Sunday, June 12, 2011

Historical and literary homicide...

I know that sounds dramatic.

But it's the crime Woody Allen is suddenly very guilty of, via his new film "Midnight in Paris."  Despite having the most contrived-sounding title ever, I became convinced the movie must be good...since reviewers and critics were raving about its run at Cannes, and because I had so many friends who were excited about it as well.  We'd been conned.

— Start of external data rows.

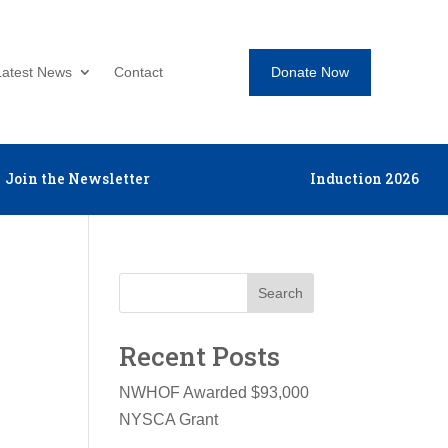
Donate Now
Latest News
Contact
Join the Newsletter
Induction 2026
Search
Recent Posts
NWHOF Awarded $93,000
NYSCA Grant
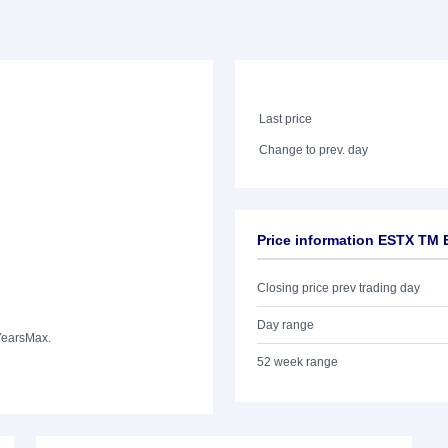
Last price
Change to prev. day
Price information ESTX TM
Closing price prev trading day
Day range
Years
Max.
52 week range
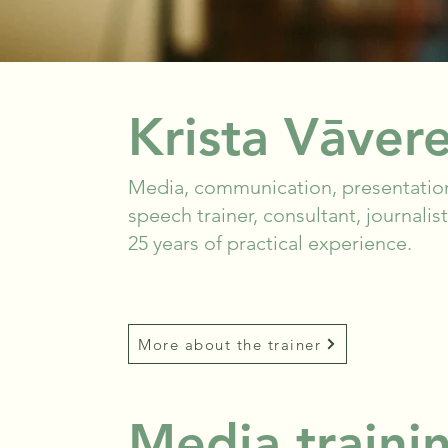
Krista Vāver
Media, communication, presentation
speech trainer, consultant, journali
25 years of practical experience.
More about the trainer
Media trainin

I won't give away too much of a spoiler, just in case you still want to throw ten dollars down a metaphorical toilet and go see this.  But the basic premise of the story is that Owen Wilson's character Gil--an under-confident Hollywood writer who aspires to write the next great novel but knows full-well he probably doesn't have the chops to do so--starts traveling, nightly, back in time to the Paris of the 1920s (while Rachel McAdams, his fiancee, sneaks off to carouse with pretentious assholes in present-day).  Stupid to begin with.  Like some comedic take on "Inception."  But what's worse is that Allen has hired actors to PLAY Hemingway, Fitzgerald, Dali, Picasso, Gertrude Stein...all of the artists and writers that lived in Paris in the twenties and created the works we still breathe heavy about today.  The actress who plays Zelda Fitzgerald pops on screen...and, not thirty minutes into the film, it's all dead in the water.  Who can play Zelda?  The bad mop of frizzy hair on this actress' head, combined with her annoying accent...geez, Allen, get a better casting agent if nothing else.  The guy who played Hemingway was so robotic and scripted that at first I thought the whole time-travel thing was a dream-sequence joke.

No such luck.  All these larger-than-life figures are played with very little gusto by actors who have probably never read or seen any of the work.  That might be a mean comment.

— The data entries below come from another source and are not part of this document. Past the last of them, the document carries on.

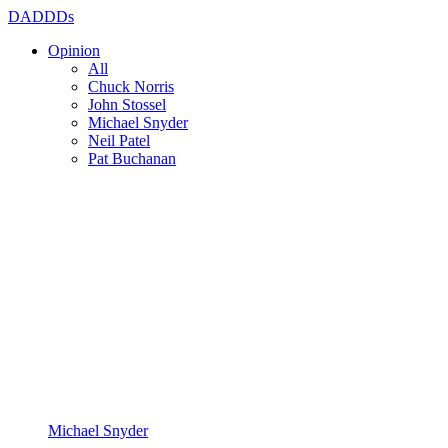
DADDDs
Opinion
All
Chuck Norris
John Stossel
Michael Snyder
Neil Patel
Pat Buchanan
Michael Snyder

I don't care.  I'm an Allen fan more generally, but this was over-rated shit.  McAdams isn't even nice here, and...who makes her unlikeable?  My friend Catherine commented that a fifteen-year-old could have written this script.  Save for one hilarious line about one of Picasso's mistresses, I had to agree.

Hollywood should come knocking on my door.

In the meantime, I may commit a historical homicide tomorrow if I don't work out this lecture on the Old South properly.